3. Identidade de função

Segundo o art. 461 da CLT, com redação dada pela Lei n.
13.467/2017: “Sendo idêntica a função, a todo trabalho de igual valor, prestado ao mesmo empregador, no mesmo estabelecimento empresarial, corresponderá igual salário, sem distinção de sexo, etnia, nacionalidade ou idade”.

O critério fundamental para o direito à equiparação salarial é que a função exercida pelos empregados seja a mesma.
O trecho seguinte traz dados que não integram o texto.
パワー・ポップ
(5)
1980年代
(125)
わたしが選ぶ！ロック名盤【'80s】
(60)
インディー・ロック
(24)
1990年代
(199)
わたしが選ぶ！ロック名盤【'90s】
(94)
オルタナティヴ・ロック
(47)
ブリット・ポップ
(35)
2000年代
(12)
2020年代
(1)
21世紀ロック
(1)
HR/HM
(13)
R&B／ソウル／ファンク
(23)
Faz-se necessária a efetiva identidade de funções, independentemente da denominação formal atribuída aos cargos, pois prevalece a primazia da realidade no âmbito das relações trabalhistas.
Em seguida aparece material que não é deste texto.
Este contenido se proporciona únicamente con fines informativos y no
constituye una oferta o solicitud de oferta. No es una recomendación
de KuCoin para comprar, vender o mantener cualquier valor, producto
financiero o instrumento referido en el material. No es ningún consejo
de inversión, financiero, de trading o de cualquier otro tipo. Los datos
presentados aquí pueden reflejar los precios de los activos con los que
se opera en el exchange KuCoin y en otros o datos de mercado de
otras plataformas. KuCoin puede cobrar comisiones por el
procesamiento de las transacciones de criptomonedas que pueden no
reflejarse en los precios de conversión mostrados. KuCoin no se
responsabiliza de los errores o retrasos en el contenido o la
Além disso, não basta a mera semelhança de atribuições, sendo exigida a identidade nas tarefas e atividades desempenhadas entre os empregados, para que façam jus ao mesmo salário.

A respeito do tema, conforme a Súmula n. 6, item III, do TST: “A equiparação salarial só é possível se o empregado e o paradigma exercerem a mesma função, desempenhando as mesmas tarefas, não importando se os cargos têm, ou não, a mesma denominação”.
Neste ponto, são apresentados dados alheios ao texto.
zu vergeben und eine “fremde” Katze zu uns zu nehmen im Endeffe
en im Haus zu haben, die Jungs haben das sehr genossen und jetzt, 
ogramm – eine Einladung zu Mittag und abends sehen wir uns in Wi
Admite-se a equiparação salarial entre empregados que exercem funções intelectuais, mesmo porque a lei não faz restrições a respeito.

Nesse sentido, assim prevê a Súmula n. 6, item VII, do TST: “Desde que atendidos os requisitos do art. 461 da CLT, é possível a equiparação salarial de trabalho intelectual, que pode ser avaliado por sua perfeição técnica, cuja aferição terá critérios objetivos”.

Entretanto, há evidente dificuldade em saber quais podem ser efetivamente os mencionados “critérios objetivos”, tornando a prova da identidade de funções certamente mais difícil no caso de trabalho intelectual.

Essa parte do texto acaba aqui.